→ DO THIS
Could you print the organism classification rows below word for word, every line and character unchanged?

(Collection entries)

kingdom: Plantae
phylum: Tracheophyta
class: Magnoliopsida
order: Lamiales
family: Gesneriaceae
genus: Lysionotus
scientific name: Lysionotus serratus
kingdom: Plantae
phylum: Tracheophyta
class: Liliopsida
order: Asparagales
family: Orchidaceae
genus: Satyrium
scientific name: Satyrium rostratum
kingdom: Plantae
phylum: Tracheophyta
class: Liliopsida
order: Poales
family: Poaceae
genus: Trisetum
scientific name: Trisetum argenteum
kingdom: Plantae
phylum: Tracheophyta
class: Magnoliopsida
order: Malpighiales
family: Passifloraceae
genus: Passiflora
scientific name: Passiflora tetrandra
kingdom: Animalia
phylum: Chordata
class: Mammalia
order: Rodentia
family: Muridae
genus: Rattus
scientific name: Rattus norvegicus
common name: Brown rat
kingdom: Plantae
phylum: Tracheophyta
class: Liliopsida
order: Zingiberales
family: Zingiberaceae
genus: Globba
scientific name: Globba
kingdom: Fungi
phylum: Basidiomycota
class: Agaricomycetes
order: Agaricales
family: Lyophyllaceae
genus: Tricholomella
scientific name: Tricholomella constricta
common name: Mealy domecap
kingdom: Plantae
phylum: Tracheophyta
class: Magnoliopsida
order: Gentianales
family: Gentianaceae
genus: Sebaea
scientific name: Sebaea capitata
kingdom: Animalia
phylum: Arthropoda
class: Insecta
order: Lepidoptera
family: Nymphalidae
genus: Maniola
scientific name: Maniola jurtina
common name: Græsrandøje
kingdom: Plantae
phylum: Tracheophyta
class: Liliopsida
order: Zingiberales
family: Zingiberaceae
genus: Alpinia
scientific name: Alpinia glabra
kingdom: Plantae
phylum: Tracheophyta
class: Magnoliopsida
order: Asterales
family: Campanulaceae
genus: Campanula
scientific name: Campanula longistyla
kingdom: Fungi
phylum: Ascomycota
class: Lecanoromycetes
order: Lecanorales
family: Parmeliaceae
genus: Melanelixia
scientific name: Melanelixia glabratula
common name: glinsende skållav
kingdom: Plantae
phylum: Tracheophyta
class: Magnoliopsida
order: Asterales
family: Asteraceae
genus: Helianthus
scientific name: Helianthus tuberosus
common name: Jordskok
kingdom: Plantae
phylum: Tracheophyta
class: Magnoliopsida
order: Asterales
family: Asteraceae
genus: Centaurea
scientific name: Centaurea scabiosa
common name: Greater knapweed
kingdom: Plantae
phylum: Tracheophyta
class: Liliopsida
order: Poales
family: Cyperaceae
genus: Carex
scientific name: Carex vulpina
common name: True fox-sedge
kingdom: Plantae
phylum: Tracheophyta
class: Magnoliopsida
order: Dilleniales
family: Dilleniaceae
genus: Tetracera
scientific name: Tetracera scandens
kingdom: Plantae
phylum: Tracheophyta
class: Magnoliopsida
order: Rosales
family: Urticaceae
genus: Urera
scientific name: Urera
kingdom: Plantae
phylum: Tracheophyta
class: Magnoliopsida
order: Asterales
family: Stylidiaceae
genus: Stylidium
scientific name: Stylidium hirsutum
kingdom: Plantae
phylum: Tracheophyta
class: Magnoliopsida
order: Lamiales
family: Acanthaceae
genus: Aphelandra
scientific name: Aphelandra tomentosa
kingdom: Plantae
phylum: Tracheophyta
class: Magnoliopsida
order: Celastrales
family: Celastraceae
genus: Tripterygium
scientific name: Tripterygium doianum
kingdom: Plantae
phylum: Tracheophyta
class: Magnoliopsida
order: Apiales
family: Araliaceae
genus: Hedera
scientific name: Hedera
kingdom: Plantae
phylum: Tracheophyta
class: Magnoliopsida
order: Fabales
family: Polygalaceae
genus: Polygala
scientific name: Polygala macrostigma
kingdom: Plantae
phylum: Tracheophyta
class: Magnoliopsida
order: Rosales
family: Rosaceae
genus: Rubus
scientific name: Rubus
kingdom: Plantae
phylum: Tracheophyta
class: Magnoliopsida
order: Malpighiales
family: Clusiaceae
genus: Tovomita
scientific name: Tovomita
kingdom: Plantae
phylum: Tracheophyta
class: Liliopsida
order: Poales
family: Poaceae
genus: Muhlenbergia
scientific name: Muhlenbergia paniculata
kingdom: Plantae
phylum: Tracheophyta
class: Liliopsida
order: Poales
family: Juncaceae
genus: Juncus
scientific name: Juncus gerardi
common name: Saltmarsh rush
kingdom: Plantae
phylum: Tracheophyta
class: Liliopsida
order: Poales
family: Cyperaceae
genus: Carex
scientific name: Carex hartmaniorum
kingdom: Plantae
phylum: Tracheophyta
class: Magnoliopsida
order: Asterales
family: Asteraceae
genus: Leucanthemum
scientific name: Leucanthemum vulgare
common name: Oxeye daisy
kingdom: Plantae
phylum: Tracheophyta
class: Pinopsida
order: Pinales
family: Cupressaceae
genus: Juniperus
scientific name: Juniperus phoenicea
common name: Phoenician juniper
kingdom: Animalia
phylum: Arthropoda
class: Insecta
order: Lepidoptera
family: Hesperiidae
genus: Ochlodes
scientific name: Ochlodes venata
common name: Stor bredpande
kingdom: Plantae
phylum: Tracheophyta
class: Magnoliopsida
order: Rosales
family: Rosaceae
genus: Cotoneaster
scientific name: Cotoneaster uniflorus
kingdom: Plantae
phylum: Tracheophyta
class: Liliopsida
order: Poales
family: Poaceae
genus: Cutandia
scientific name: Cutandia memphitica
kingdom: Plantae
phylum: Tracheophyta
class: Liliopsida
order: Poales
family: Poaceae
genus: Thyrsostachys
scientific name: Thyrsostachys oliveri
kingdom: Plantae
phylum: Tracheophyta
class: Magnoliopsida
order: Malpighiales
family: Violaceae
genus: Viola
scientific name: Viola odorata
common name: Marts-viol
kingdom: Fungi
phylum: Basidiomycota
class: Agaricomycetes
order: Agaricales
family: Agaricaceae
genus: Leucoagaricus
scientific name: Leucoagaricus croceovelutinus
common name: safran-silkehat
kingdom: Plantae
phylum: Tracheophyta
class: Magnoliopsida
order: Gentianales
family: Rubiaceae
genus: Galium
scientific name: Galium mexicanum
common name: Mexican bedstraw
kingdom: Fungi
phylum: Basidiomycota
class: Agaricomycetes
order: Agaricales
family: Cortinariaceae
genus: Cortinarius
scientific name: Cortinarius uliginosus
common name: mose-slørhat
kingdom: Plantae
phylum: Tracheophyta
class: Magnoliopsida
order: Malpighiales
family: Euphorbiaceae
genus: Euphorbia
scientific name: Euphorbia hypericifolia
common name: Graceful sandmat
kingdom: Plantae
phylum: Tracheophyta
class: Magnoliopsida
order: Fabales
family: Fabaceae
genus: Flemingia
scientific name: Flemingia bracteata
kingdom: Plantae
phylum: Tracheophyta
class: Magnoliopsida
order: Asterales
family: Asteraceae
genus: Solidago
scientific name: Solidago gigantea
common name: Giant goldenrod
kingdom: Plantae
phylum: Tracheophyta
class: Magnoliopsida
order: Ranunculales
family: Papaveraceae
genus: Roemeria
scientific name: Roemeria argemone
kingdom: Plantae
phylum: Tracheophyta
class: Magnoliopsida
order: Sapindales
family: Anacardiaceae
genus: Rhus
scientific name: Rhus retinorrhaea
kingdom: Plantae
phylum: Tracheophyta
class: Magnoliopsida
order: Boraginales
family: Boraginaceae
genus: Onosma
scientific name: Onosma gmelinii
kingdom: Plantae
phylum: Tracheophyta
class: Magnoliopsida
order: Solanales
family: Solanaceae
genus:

→ ANSWER IN FULL
kingdom: Plantae
phylum: Tracheophyta
class: Magnoliopsida
order: Lamiales
family: Gesneriaceae
genus: Lysionotus
scientific name: Lysionotus serratus
kingdom: Plantae
phylum: Tracheophyta
class: Liliopsida
order: Asparagales
family: Orchidaceae
genus: Satyrium
scientific name: Satyrium rostratum
kingdom: Plantae
phylum: Tracheophyta
class: Liliopsida
order: Poales
family: Poaceae
genus: Trisetum
scientific name: Trisetum argenteum
kingdom: Plantae
phylum: Tracheophyta
class: Magnoliopsida
order: Malpighiales
family: Passifloraceae
genus: Passiflora
scientific name: Passiflora tetrandra
kingdom: Animalia
phylum: Chordata
class: Mammalia
order: Rodentia
family: Muridae
genus: Rattus
scientific name: Rattus norvegicus
common name: Brown rat
kingdom: Plantae
phylum: Tracheophyta
class: Liliopsida
order: Zingiberales
family: Zingiberaceae
genus: Globba
scientific name: Globba
kingdom: Fungi
phylum: Basidiomycota
class: Agaricomycetes
order: Agaricales
family: Lyophyllaceae
genus: Tricholomella
scientific name: Tricholomella constricta
common name: Mealy domecap
kingdom: Plantae
phylum: Tracheophyta
class: Magnoliopsida
order: Gentianales
family: Gentianaceae
genus: Sebaea
scientific name: Sebaea capitata
kingdom: Animalia
phylum: Arthropoda
class: Insecta
order: Lepidoptera
family: Nymphalidae
genus: Maniola
scientific name: Maniola jurtina
common name: Græsrandøje
kingdom: Plantae
phylum: Tracheophyta
class: Liliopsida
order: Zingiberales
family: Zingiberaceae
genus: Alpinia
scientific name: Alpinia glabra
kingdom: Plantae
phylum: Tracheophyta
class: Magnoliopsida
order: Asterales
family: Campanulaceae
genus: Campanula
scientific name: Campanula longistyla
kingdom: Fungi
phylum: Ascomycota
class: Lecanoromycetes
order: Lecanorales
family: Parmeliaceae
genus: Melanelixia
scientific name: Melanelixia glabratula
common name: glinsende skållav
kingdom: Plantae
phylum: Tracheophyta
class: Magnoliopsida
order: Asterales
family: Asteraceae
genus: Helianthus
scientific name: Helianthus tuberosus
common name: Jordskok
kingdom: Plantae
phylum: Tracheophyta
class: Magnoliopsida
order: Asterales
family: Asteraceae
genus: Centaurea
scientific name: Centaurea scabiosa
common name: Greater knapweed
kingdom: Plantae
phylum: Tracheophyta
class: Liliopsida
order: Poales
family: Cyperaceae
genus: Carex
scientific name: Carex vulpina
common name: True fox-sedge
kingdom: Plantae
phylum: Tracheophyta
class: Magnoliopsida
order: Dilleniales
family: Dilleniaceae
genus: Tetracera
scientific name: Tetracera scandens
kingdom: Plantae
phylum: Tracheophyta
class: Magnoliopsida
order: Rosales
family: Urticaceae
genus: Urera
scientific name: Urera
kingdom: Plantae
phylum: Tracheophyta
class: Magnoliopsida
order: Asterales
family: Stylidiaceae
genus: Stylidium
scientific name: Stylidium hirsutum
kingdom: Plantae
phylum: Tracheophyta
class: Magnoliopsida
order: Lamiales
family: Acanthaceae
genus: Aphelandra
scientific name: Aphelandra tomentosa
kingdom: Plantae
phylum: Tracheophyta
class: Magnoliopsida
order: Celastrales
family: Celastraceae
genus: Tripterygium
scientific name: Tripterygium doianum
kingdom: Plantae
phylum: Tracheophyta
class: Magnoliopsida
order: Apiales
family: Araliaceae
genus: Hedera
scientific name: Hedera
kingdom: Plantae
phylum: Tracheophyta
class: Magnoliopsida
order: Fabales
family: Polygalaceae
genus: Polygala
scientific name: Polygala macrostigma
kingdom: Plantae
phylum: Tracheophyta
class: Magnoliopsida
order: Rosales
family: Rosaceae
genus: Rubus
scientific name: Rubus
kingdom: Plantae
phylum: Tracheophyta
class: Magnoliopsida
order: Malpighiales
family: Clusiaceae
genus: Tovomita
scientific name: Tovomita
kingdom: Plantae
phylum: Tracheophyta
class: Liliopsida
order: Poales
family: Poaceae
genus: Muhlenbergia
scientific name: Muhlenbergia paniculata
kingdom: Plantae
phylum: Tracheophyta
class: Liliopsida
order: Poales
family: Juncaceae
genus: Juncus
scientific name: Juncus gerardi
common name: Saltmarsh rush
kingdom: Plantae
phylum: Tracheophyta
class: Liliopsida
order: Poales
family: Cyperaceae
genus: Carex
scientific name: Carex hartmaniorum
kingdom: Plantae
phylum: Tracheophyta
class: Magnoliopsida
order: Asterales
family: Asteraceae
genus: Leucanthemum
scientific name: Leucanthemum vulgare
common name: Oxeye daisy
kingdom: Plantae
phylum: Tracheophyta
class: Pinopsida
order: Pinales
family: Cupressaceae
genus: Juniperus
scientific name: Juniperus phoenicea
common name: Phoenician juniper
kingdom: Animalia
phylum: Arthropoda
class: Insecta
order: Lepidoptera
family: Hesperiidae
genus: Ochlodes
scientific name: Ochlodes venata
common name: Stor bredpande
kingdom: Plantae
phylum: Tracheophyta
class: Magnoliopsida
order: Rosales
family: Rosaceae
genus: Cotoneaster
scientific name: Cotoneaster uniflorus
kingdom: Plantae
phylum: Tracheophyta
class: Liliopsida
order: Poales
family: Poaceae
genus: Cutandia
scientific name: Cutandia memphitica
kingdom: Plantae
phylum: Tracheophyta
class: Liliopsida
order: Poales
family: Poaceae
genus: Thyrsostachys
scientific name: Thyrsostachys oliveri
kingdom: Plantae
phylum: Tracheophyta
class: Magnoliopsida
order: Malpighiales
family: Violaceae
genus: Viola
scientific name: Viola odorata
common name: Marts-viol
kingdom: Fungi
phylum: Basidiomycota
class: Agaricomycetes
order: Agaricales
family: Agaricaceae
genus: Leucoagaricus
scientific name: Leucoagaricus croceovelutinus
common name: safran-silkehat
kingdom: Plantae
phylum: Tracheophyta
class: Magnoliopsida
order: Gentianales
family: Rubiaceae
genus: Galium
scientific name: Galium mexicanum
common name: Mexican bedstraw
kingdom: Fungi
phylum: Basidiomycota
class: Agaricomycetes
order: Agaricales
family: Cortinariaceae
genus: Cortinarius
scientific name: Cortinarius uliginosus
common name: mose-slørhat
kingdom: Plantae
phylum: Tracheophyta
class: Magnoliopsida
order: Malpighiales
family: Euphorbiaceae
genus: Euphorbia
scientific name: Euphorbia hypericifolia
common name: Graceful sandmat
kingdom: Plantae
phylum: Tracheophyta
class: Magnoliopsida
order: Fabales
family: Fabaceae
genus: Flemingia
scientific name: Flemingia bracteata
kingdom: Plantae
phylum: Tracheophyta
class: Magnoliopsida
order: Asterales
family: Asteraceae
genus: Solidago
scientific name: Solidago gigantea
common name: Giant goldenrod
kingdom: Plantae
phylum: Tracheophyta
class: Magnoliopsida
order: Ranunculales
family: Papaveraceae
genus: Roemeria
scientific name: Roemeria argemone
kingdom: Plantae
phylum: Tracheophyta
class: Magnoliopsida
order: Sapindales
family: Anacardiaceae
genus: Rhus
scientific name: Rhus retinorrhaea
kingdom: Plantae
phylum: Tracheophyta
class: Magnoliopsida
order: Boraginales
family: Boraginaceae
genus: Onosma
scientific name: Onosma gmelinii
kingdom: Plantae
phylum: Tracheophyta
class: Magnoliopsida
order: Solanales
family: Solanaceae
genus:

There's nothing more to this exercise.